§ **WRITTEN INSTRUCTION**:
Quote the items exactly from their start through the line containing "[977, 995, 993, 1002] StreetNumber: 1556", including that line.

(Detection annotation records)

=-=-=-=-=

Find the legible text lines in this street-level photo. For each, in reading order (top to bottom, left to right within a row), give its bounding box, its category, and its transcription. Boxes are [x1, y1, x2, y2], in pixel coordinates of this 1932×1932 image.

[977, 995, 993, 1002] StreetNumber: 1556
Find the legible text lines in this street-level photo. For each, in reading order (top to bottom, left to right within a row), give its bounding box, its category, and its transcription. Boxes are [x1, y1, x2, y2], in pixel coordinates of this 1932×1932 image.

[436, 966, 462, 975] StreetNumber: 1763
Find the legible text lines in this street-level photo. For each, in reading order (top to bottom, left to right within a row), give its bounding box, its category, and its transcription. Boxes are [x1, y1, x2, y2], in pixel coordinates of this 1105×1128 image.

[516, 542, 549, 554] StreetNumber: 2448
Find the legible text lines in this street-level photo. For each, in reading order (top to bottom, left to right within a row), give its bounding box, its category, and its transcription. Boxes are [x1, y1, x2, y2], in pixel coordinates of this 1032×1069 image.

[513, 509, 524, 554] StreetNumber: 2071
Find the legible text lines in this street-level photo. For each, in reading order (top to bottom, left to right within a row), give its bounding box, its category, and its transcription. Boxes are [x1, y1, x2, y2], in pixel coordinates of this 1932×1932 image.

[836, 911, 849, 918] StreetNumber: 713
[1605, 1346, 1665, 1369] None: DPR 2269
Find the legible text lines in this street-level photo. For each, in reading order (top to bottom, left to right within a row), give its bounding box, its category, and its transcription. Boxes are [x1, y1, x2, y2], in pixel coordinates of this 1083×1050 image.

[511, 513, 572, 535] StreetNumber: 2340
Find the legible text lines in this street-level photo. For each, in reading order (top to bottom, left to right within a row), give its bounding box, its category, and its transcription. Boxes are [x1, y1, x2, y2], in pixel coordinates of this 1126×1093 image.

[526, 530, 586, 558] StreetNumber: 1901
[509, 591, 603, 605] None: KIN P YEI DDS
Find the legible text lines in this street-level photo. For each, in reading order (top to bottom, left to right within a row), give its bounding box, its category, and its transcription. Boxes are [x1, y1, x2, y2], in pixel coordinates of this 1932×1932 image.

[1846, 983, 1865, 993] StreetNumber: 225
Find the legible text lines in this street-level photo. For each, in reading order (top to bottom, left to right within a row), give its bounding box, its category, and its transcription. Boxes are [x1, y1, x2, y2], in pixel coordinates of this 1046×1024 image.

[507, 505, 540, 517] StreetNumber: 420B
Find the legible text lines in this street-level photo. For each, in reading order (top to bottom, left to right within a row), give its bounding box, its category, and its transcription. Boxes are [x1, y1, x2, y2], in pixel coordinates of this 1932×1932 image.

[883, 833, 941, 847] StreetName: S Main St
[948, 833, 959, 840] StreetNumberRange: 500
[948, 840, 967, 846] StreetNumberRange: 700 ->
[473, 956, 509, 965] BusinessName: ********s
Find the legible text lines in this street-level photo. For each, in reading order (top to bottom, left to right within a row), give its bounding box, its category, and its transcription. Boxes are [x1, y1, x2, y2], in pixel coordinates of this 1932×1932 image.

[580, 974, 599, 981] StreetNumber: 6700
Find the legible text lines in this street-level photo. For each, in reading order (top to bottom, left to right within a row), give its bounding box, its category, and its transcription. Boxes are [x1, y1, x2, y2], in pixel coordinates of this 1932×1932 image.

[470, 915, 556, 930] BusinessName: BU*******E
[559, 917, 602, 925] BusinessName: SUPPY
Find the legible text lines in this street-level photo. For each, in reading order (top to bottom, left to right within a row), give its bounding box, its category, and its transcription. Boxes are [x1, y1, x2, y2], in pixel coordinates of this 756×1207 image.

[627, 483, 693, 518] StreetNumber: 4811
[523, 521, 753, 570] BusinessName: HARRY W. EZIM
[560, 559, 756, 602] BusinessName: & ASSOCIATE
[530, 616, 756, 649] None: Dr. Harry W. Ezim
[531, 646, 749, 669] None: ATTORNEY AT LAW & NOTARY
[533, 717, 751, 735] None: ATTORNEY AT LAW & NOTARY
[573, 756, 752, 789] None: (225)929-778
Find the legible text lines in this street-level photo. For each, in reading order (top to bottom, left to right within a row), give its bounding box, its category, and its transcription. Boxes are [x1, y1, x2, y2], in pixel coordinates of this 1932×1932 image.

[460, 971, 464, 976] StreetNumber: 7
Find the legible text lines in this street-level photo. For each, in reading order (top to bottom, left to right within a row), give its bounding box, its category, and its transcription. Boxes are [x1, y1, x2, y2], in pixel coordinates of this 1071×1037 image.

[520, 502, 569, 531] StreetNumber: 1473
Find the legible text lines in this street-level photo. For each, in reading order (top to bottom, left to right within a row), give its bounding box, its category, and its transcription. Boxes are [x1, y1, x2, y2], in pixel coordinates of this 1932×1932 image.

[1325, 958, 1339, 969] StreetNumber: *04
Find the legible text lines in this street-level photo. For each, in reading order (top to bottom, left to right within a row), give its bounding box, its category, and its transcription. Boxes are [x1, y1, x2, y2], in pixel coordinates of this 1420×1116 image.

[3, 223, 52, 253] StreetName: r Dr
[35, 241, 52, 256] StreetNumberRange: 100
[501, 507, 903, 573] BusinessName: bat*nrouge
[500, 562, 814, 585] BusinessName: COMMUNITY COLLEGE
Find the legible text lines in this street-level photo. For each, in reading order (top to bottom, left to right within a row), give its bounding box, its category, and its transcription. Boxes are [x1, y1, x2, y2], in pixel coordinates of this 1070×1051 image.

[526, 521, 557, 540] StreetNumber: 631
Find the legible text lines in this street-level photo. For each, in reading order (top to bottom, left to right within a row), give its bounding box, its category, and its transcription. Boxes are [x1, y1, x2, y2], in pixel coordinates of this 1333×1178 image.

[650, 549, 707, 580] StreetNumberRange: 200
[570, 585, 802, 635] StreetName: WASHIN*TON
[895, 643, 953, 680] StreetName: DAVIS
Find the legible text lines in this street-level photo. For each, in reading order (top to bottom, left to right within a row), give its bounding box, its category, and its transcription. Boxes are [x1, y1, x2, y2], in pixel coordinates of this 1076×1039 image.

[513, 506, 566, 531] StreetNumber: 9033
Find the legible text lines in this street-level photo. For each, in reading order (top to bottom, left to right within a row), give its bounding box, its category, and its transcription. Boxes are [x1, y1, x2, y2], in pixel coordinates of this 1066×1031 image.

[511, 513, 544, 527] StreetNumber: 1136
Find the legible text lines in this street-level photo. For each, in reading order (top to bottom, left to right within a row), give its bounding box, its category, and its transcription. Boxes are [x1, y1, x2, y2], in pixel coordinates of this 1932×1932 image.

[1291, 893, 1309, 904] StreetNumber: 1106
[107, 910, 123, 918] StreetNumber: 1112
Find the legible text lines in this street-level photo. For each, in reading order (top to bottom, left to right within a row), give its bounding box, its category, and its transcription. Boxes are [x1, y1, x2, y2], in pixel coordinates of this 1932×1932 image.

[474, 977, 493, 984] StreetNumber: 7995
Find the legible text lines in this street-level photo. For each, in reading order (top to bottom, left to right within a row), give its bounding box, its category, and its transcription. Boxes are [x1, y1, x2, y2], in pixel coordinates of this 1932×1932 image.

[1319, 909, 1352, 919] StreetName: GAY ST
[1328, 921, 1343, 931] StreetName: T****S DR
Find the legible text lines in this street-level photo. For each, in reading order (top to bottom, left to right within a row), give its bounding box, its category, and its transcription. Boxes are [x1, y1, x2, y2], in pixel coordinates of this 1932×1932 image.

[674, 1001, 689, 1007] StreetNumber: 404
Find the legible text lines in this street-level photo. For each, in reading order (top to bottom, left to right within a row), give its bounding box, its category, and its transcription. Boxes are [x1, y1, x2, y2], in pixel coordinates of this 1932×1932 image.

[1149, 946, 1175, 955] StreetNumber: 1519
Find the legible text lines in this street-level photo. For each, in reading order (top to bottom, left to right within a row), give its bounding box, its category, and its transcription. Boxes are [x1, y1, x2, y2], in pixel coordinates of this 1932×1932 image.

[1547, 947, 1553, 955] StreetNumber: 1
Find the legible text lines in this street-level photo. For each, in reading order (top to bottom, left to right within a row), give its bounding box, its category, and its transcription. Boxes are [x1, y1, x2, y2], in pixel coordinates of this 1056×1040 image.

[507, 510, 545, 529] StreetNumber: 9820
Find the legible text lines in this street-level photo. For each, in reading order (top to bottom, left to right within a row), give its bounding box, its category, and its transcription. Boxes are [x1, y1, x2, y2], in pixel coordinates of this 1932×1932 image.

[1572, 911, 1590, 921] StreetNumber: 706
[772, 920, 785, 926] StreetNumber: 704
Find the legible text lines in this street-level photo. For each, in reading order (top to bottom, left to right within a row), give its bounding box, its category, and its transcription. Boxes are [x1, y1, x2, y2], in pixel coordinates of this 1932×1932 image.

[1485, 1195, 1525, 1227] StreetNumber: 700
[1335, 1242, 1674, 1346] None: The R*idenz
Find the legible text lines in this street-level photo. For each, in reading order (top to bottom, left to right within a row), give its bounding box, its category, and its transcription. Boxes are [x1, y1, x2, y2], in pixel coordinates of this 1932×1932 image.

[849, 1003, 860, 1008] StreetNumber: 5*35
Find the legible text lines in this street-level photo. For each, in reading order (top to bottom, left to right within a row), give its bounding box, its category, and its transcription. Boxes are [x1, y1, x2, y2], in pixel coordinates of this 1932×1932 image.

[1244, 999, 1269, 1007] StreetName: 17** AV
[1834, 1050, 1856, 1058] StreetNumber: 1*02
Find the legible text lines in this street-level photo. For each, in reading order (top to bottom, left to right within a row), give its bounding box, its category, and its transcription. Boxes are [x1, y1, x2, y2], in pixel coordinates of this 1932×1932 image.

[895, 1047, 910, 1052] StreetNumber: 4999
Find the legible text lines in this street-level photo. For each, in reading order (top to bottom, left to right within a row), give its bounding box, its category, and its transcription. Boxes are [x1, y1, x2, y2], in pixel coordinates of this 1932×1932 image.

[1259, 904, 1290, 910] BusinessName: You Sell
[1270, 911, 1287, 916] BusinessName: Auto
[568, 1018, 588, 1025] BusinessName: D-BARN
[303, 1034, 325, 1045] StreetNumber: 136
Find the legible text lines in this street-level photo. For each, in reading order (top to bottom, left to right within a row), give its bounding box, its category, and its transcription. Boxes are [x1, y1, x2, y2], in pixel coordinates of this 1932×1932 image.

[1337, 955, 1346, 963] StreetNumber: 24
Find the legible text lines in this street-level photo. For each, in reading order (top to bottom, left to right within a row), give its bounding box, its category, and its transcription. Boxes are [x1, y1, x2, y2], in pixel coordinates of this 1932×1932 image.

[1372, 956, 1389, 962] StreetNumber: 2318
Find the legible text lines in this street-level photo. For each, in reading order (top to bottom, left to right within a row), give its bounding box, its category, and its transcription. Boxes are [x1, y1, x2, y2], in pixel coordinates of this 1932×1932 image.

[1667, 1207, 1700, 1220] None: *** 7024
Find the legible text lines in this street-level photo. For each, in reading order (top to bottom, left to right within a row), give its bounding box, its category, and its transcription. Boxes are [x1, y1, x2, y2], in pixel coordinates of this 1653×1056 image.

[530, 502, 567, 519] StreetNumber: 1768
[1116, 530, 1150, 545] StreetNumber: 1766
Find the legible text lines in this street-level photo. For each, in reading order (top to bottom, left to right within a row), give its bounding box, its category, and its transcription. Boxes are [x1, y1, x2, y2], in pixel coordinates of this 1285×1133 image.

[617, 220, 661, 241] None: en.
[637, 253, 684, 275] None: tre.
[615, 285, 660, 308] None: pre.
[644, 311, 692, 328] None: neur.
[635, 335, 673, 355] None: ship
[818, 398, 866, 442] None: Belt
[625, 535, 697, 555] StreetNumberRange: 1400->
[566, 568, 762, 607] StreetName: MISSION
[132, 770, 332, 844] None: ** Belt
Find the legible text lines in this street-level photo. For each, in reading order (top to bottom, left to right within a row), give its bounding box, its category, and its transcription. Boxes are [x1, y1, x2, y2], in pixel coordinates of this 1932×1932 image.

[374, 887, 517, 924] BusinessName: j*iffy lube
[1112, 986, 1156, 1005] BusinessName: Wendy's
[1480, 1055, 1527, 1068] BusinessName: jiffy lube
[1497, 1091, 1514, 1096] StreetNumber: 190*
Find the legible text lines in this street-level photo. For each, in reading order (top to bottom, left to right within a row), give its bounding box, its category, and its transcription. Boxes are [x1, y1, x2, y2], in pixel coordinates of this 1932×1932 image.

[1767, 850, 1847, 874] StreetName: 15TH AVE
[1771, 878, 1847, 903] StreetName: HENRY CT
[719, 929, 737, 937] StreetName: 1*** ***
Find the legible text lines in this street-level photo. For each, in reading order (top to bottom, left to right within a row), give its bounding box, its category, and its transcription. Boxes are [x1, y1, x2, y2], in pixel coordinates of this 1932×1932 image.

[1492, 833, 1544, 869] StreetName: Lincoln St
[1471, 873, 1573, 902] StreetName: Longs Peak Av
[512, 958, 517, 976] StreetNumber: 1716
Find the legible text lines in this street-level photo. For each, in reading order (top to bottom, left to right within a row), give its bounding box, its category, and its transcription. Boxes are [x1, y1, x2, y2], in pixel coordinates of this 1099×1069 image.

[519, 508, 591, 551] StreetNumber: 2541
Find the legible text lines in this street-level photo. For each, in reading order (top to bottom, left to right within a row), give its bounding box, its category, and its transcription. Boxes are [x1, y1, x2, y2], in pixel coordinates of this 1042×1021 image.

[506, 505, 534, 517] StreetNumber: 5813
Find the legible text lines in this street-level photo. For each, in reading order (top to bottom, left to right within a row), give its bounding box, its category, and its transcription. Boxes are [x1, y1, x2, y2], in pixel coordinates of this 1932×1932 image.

=-=-=-=-=

§ **THE REPLY**:
Find the legible text lines in this street-level photo. For each, in reading order (top to bottom, left to right within a row), give its bounding box, its category, and its transcription. Boxes are [x1, y1, x2, y2], in pixel coordinates of this 1932×1932 image.

[977, 995, 993, 1002] StreetNumber: 1556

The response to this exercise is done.